Chaos experiments intentionally consume error budget — that’s the point. Track this explicitly:

interface ChaosExperiment {
  name: string;
  plannedBudgetCost: number; // estimated minutes of budget consumed
  actualBudgetCost: number;  // measured after experiment
  hypothesis: string;
  result: 'passed' | 'failed' | 'aborted';
  findings: string[];
}

// Before running an experiment:
function canRunExperiment(budget: ErrorBudget, experiment: ChaosExperiment): boolean {
  // Don't run if experiment would exhaust remaining budget
  return budget.remainingMinutes > experiment.plannedBudgetCost * 2; // 2x safety margin
}

If you’re low on error budget, run experiments in staging only. Save production experiments for when you have budget to spend.

SLOs for Downstream Dependencies

Your SLO is limited by your dependencies’ SLOs. If payment service has 99.9% availability, your checkout flow cannot realistically offer better than 99.9%:

Your availability = product of all critical dependency availabilities
  = 99.95% (your app) × 99.9% (payment) × 99.99% (database)
  = 99.84%

Realistic SLO: 99.8% (leaves margin for correlated failures)
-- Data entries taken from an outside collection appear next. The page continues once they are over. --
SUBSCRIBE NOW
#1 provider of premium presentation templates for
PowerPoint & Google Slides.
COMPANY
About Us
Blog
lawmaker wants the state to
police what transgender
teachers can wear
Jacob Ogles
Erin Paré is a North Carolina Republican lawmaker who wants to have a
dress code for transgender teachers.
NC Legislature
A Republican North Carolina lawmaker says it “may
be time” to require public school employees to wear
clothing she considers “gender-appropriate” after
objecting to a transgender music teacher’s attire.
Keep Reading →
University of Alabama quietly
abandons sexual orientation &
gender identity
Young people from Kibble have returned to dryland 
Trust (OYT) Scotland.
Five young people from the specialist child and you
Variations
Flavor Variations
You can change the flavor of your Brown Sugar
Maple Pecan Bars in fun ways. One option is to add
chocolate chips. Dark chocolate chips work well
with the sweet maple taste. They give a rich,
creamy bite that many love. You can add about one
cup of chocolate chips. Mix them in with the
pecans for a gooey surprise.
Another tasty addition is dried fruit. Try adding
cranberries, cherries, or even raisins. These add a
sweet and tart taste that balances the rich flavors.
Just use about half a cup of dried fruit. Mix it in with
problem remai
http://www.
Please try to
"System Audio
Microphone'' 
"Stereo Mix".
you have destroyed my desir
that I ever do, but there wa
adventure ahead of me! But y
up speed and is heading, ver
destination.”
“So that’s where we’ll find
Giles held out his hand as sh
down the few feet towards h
Track each dependency’s SLO and their actual performance. When a dependency degrades below its SLO, that’s a legitimate excuse for your own budget burn — and a signal to invest in circuit breakers or fallbacks for that dependency.

Dashboards for Steady State

Put SLI/SLO visibility front and center:

Main reliability dashboard:
┌─────────────────────────────────────────────────┐
│ 30-day SLO Status          Current: 99.94%      │
│ Target: 99.9%              Status: ✓ PASSING     │
│                                                  │
│ Error Budget                                     │
│ Budget: 43.2 min           Used: 17.3 min (40%) │
│ Remaining: 25.9 min        Burn rate: normal     │
│                                                  │
│ Current SLIs (5min window)                       │
│ Availability: 99.97%   Latency p99: 187ms        │
│ Checkout success: 99.4%                          │
└─────────────────────────────────────────────────┘

This dashboard tells you in 10 seconds whether the system is healthy and how much risk budget you have. Reference it before every chaos experiment and every major deployment.